■ What you are asked to do ■
All of the data is to be restated word for word.

■ Available data ■
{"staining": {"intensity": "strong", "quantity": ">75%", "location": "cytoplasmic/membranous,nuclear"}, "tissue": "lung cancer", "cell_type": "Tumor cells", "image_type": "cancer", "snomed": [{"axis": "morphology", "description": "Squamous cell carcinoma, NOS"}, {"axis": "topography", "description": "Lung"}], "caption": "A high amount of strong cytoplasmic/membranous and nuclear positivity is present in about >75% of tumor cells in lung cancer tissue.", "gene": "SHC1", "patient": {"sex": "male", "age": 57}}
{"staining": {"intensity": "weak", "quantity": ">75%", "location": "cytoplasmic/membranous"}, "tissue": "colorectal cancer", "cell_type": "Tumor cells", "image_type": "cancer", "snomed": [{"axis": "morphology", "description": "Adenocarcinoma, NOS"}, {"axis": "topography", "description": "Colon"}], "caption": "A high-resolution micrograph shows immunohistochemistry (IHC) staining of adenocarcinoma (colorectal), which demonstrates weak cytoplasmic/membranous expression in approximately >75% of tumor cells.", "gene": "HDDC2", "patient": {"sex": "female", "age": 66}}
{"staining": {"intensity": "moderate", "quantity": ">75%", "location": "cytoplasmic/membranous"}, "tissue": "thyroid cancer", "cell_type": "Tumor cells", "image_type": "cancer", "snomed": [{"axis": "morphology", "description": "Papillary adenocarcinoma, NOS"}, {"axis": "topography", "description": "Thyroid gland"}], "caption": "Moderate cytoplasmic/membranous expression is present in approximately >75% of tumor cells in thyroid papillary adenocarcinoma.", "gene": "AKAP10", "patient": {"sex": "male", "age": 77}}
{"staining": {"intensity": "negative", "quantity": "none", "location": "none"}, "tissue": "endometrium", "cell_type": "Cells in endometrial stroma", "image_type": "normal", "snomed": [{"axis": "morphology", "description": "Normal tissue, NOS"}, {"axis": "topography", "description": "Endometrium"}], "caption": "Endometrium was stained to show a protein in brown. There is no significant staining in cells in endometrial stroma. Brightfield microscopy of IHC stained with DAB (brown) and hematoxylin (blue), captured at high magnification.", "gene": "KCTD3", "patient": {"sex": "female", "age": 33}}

■ Answer to this exercise ■
{"staining": {"intensity": "strong", "quantity": ">75%", "location": "cytoplasmic/membranous,nuclear"}, "tissue": "lung cancer", "cell_type": "Tumor cells", "image_type": "cancer", "snomed": [{"axis": "morphology", "description": "Squamous cell carcinoma, NOS"}, {"axis": "topography", "description": "Lung"}], "caption": "A high amount of strong cytoplasmic/membranous and nuclear positivity is present in about >75% of tumor cells in lung cancer tissue.", "gene": "SHC1", "patient": {"sex": "male", "age": 57}}
{"staining": {"intensity": "weak", "quantity": ">75%", "location": "cytoplasmic/membranous"}, "tissue": "colorectal cancer", "cell_type": "Tumor cells", "image_type": "cancer", "snomed": [{"axis": "morphology", "description": "Adenocarcinoma, NOS"}, {"axis": "topography", "description": "Colon"}], "caption": "A high-resolution micrograph shows immunohistochemistry (IHC) staining of adenocarcinoma (colorectal), which demonstrates weak cytoplasmic/membranous expression in approximately >75% of tumor cells.", "gene": "HDDC2", "patient": {"sex": "female", "age": 66}}
{"staining": {"intensity": "moderate", "quantity": ">75%", "location": "cytoplasmic/membranous"}, "tissue": "thyroid cancer", "cell_type": "Tumor cells", "image_type": "cancer", "snomed": [{"axis": "morphology", "description": "Papillary adenocarcinoma, NOS"}, {"axis": "topography", "description": "Thyroid gland"}], "caption": "Moderate cytoplasmic/membranous expression is present in approximately >75% of tumor cells in thyroid papillary adenocarcinoma.", "gene": "AKAP10", "patient": {"sex": "male", "age": 77}}
{"staining": {"intensity": "negative", "quantity": "none", "location": "none"}, "tissue": "endometrium", "cell_type": "Cells in endometrial stroma", "image_type": "normal", "snomed": [{"axis": "morphology", "description": "Normal tissue, NOS"}, {"axis": "topography", "description": "Endometrium"}], "caption": "Endometrium was stained to show a protein in brown. There is no significant staining in cells in endometrial stroma. Brightfield microscopy of IHC stained with DAB (brown) and hematoxylin (blue), captured at high magnification.", "gene": "KCTD3", "patient": {"sex": "female", "age": 33}}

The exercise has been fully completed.